Ezzat acknowledges that el-Tayeb used the opening of public debate to disagree with the SCAF on certain issues. “He is not as obedient as, for instance, the minister of religious endowments.” In this way, el-Tayeb “preserved his image as a preacher of Islam, and in my opinion, guardian for Islamic dominance over official policies,” Ezzat said. As Fanack wrote earlier, state policies in Egypt have not become more secular since the ouster of the Muslim Brotherhood. On the contrary, court cases over blasphemy are on the rise and violence against Christian communities in Upper Egypt persists.
In addition, al-Azhar did not follow al-Sisi’s call to renew religious discourse unconditionally. For el-Tayeb, it seems Islamic discourse does not need to be renewed, it needs to be taught better in order to prevent people from using the religion to justify violence and extremism. At a conference in Mecca in February 2015, el-Tayeb stressed the importance of education reform, because extremism is the result of a “wrong interpretation of the Koran and Sunna”.
In a direct response to the narrative of extremist groups, el-Tayeb said: “The only hope for the Muslim nation to recover unity is to tackle in our schools and universities this tendency to accuse Muslims of being unbelievers.”
At the same time, its close relationship with the state discredits al-Azhar as a religious authority among Islamist movements, researcher Ziad Akl told Fanack previously. The Muslim Brotherhood and Salafist groups view al-Azhar as the state’s religious body, and its clerics as state officials instead of religious scholars, according to Akl.

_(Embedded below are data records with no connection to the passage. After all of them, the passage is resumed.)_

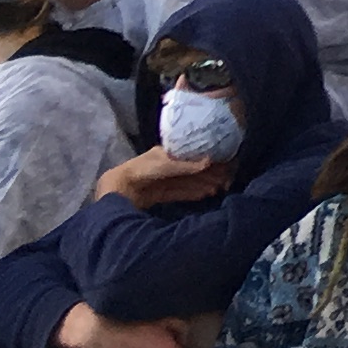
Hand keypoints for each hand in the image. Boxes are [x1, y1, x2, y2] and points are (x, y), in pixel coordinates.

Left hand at [97, 146, 229, 210]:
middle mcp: (167, 166)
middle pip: (192, 171)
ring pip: (188, 182)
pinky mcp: (160, 194)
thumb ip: (187, 166)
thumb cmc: (142, 170)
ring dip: (203, 185)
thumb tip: (210, 161)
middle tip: (227, 179)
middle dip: (209, 175)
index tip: (224, 164)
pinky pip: (180, 192)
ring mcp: (164, 180)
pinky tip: (205, 194)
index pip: (193, 156)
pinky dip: (193, 193)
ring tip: (219, 188)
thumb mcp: (165, 164)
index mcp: (168, 154)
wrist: (119, 188)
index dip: (209, 160)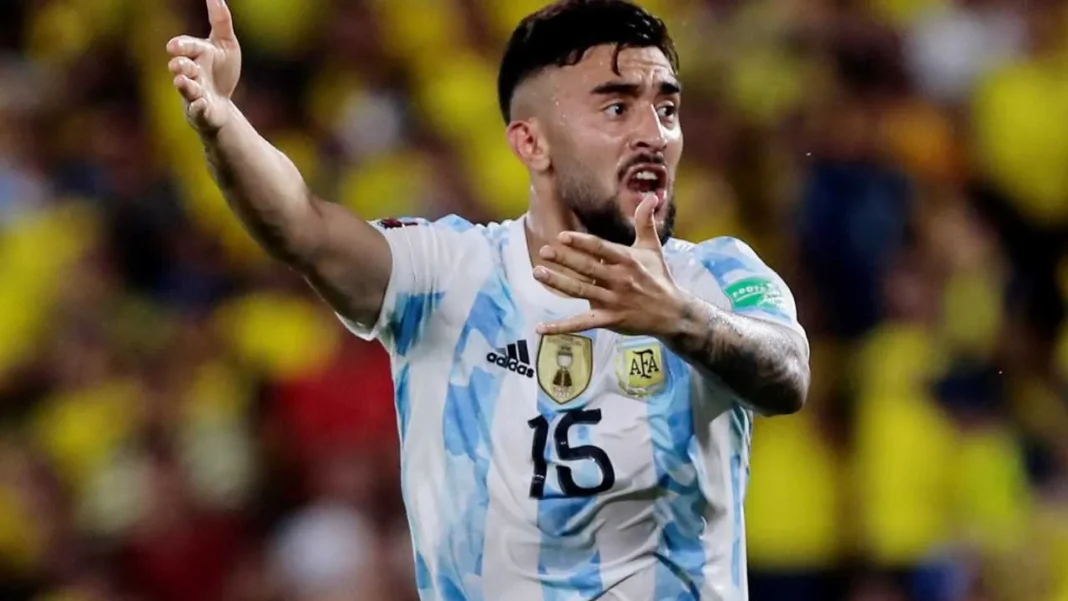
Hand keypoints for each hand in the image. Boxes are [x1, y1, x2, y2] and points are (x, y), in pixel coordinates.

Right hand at [166, 0, 241, 133]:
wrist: (222, 105)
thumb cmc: (221, 72)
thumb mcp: (225, 44)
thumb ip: (220, 21)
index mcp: (195, 55)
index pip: (186, 47)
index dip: (181, 46)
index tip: (174, 46)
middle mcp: (191, 74)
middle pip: (182, 67)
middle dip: (180, 65)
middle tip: (177, 64)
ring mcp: (193, 94)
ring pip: (187, 89)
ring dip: (184, 85)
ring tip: (182, 81)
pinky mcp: (200, 112)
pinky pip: (198, 111)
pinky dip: (199, 108)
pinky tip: (202, 104)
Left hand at [534, 194, 683, 336]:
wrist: (672, 313)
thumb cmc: (659, 277)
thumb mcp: (653, 248)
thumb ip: (645, 221)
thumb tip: (652, 195)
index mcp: (627, 260)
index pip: (600, 248)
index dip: (581, 242)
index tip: (562, 236)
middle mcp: (619, 279)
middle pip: (587, 267)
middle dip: (565, 259)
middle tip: (544, 251)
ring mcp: (613, 301)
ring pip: (581, 290)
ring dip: (558, 282)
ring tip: (538, 273)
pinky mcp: (610, 320)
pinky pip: (582, 323)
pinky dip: (561, 327)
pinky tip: (540, 328)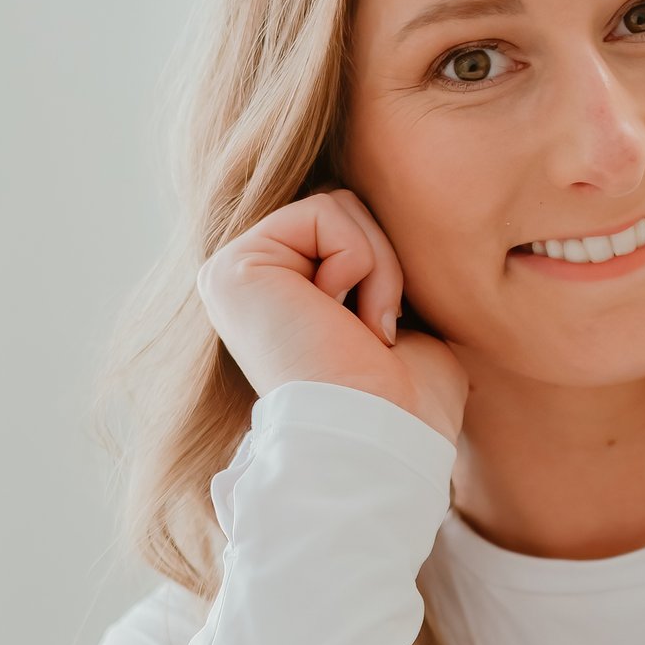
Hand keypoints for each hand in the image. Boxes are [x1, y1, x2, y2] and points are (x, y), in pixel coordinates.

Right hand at [197, 190, 466, 446]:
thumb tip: (409, 228)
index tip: (385, 340)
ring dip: (377, 268)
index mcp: (282, 299)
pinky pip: (325, 211)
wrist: (384, 438)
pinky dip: (360, 262)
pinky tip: (344, 319)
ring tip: (363, 330)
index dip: (388, 271)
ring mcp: (235, 274)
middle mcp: (251, 287)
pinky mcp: (235, 266)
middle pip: (343, 211)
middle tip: (378, 334)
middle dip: (384, 264)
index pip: (350, 231)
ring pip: (337, 206)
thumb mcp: (404, 320)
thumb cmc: (406, 402)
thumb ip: (381, 269)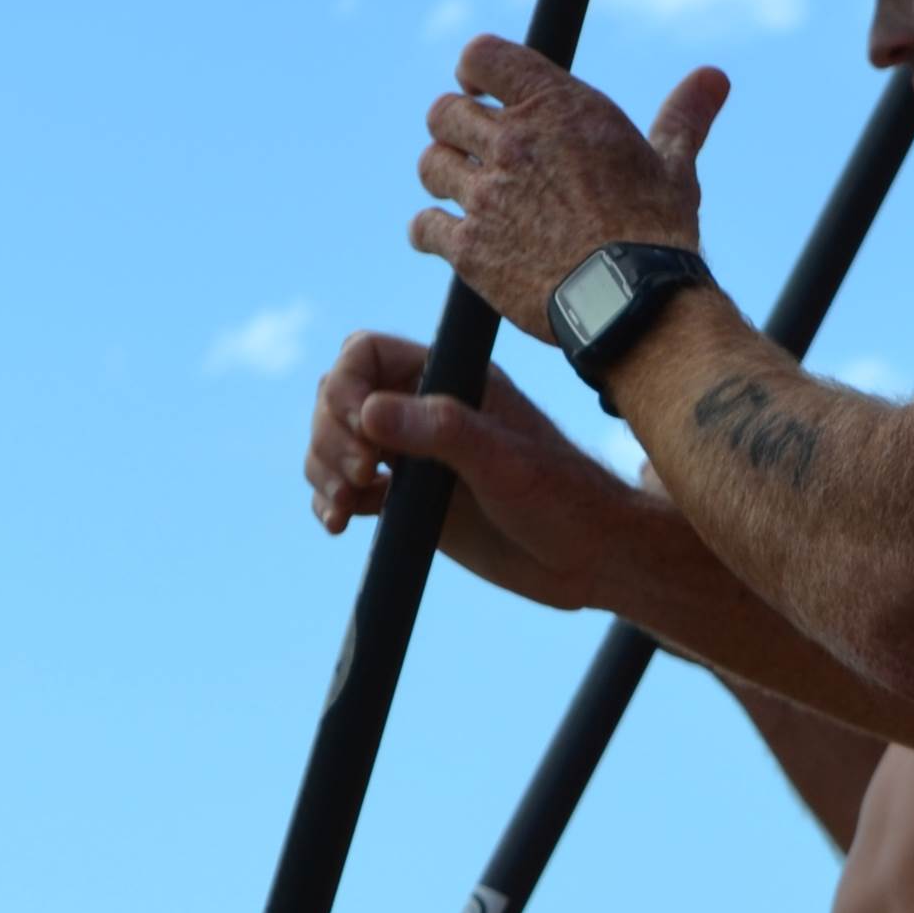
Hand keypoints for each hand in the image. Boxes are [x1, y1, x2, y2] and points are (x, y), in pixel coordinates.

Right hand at [304, 329, 653, 612]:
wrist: (591, 558)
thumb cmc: (563, 497)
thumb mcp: (503, 459)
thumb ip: (440, 430)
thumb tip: (368, 412)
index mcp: (446, 378)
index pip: (364, 354)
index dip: (345, 387)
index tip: (359, 431)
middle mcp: (422, 409)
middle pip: (337, 398)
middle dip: (329, 435)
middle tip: (359, 475)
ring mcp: (412, 456)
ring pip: (334, 443)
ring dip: (322, 469)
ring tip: (347, 505)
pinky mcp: (408, 501)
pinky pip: (347, 489)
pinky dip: (328, 501)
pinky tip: (337, 524)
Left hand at [413, 34, 728, 333]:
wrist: (634, 303)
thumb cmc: (658, 230)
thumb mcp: (673, 165)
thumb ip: (683, 115)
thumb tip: (713, 78)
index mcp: (556, 107)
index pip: (481, 55)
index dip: (475, 70)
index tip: (483, 90)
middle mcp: (512, 143)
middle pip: (444, 111)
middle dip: (456, 127)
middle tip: (477, 149)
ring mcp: (485, 195)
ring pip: (430, 164)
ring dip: (444, 175)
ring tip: (468, 191)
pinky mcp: (468, 248)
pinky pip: (423, 226)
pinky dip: (429, 230)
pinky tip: (448, 238)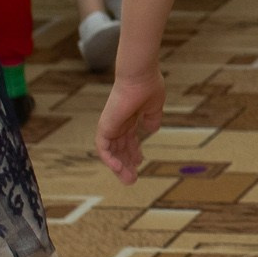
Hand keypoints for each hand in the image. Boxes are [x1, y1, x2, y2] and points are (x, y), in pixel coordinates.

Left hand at [96, 66, 165, 184]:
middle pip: (119, 148)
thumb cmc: (148, 86)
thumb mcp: (154, 107)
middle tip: (133, 179)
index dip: (134, 152)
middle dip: (126, 164)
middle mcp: (118, 123)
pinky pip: (103, 148)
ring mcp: (111, 125)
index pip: (128, 139)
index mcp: (129, 117)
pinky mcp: (105, 126)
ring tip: (129, 180)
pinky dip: (109, 159)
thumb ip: (152, 119)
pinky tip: (119, 168)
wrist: (140, 76)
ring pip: (111, 152)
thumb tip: (151, 129)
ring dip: (118, 167)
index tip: (140, 162)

Al-Azhar opposes declaring certain groups or individuals as apostates, even IS, and in this regard practices what it preaches. In May 2018, the head of al-Azhar University, Ahmed Hosny, was replaced. Hosny had declared TV presenter Islam el-Beheiry, who often voices criticism of certain Islamic teachings and al-Azhar as an institution, an apostate.
In his interactions with other actors el-Tayeb also appears to choose his statements carefully, adjusting them to suit the audience. On several occasions, he blamed problems in the Middle East on ‘new colonialism’ and Zionism, which resonates with a large part of the Arab population, whereas when speaking with leaders in the West he highlighted the need to open dialogue and peacefully coexist.

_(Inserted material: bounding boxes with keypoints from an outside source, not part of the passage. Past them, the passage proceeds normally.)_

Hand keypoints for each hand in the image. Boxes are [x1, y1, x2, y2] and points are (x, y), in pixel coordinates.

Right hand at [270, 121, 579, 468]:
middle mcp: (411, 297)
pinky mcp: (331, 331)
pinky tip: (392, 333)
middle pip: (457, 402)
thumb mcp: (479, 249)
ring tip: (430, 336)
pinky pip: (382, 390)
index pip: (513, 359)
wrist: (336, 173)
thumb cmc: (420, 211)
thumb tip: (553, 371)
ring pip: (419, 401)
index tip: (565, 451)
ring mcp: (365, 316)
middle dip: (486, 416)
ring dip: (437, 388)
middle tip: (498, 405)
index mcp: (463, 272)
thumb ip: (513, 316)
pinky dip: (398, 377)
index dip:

He criticized the US’ decision to move its embassy from Tel Aviv to Jerusalem (al-Quds), saying it feeds terrorism, and abruptly called off a meeting with US Vice-President Mike Pence in response to the embassy move.
El-Tayeb’s relationship with Saudi-Arabia is also somewhat ambiguous. He met Saudi Crown Prince Mohammed bin Salman in March 2018 to talk about cooperation between al-Azhar and the kingdom regarding counterterrorism.
However, in 2016, during an international conference of Sunni scholars held in Chechnya, Russia, el-Tayeb excluded Wahhabism, the ultraconservative Saudi version of Salafism, from mainstream Sunni Islam, angering Saudi clerics. This may not be surprising considering el-Tayeb’s supposed Sufi background. As argued in The Atlantic, Wahhabism and Sufism are at odds with each other, with Wahhabism being intolerant towards the more inclusive Sufism.
El-Tayeb’s approach towards Christians in Egypt shows two sides as well. El-Tayeb started the Family Home initiative, a regular meeting between himself and the leaders of the different churches in the country, and activities to promote interfaith dialogue, which focus on unity and the common ‘Egyptianness’ of all the faiths.
On the other hand, el-Tayeb objected to a new unified law for places of worship and “completely rejected equality between church and mosque”, Ezzat said. His objection was successful. In 2016, Egypt issued a separate church building law that in name guarantees the right to build a church, but in practice puts restrictions on it under the authority of the security services.
Throughout the political upheaval of the past seven years, el-Tayeb has succeeded in maintaining al-Azhar’s key role in Egypt’s power dynamics, by strongly supporting the regime and the army, preventing major internal changes at al-Azhar and ensuring Islam retains a central role in public policies.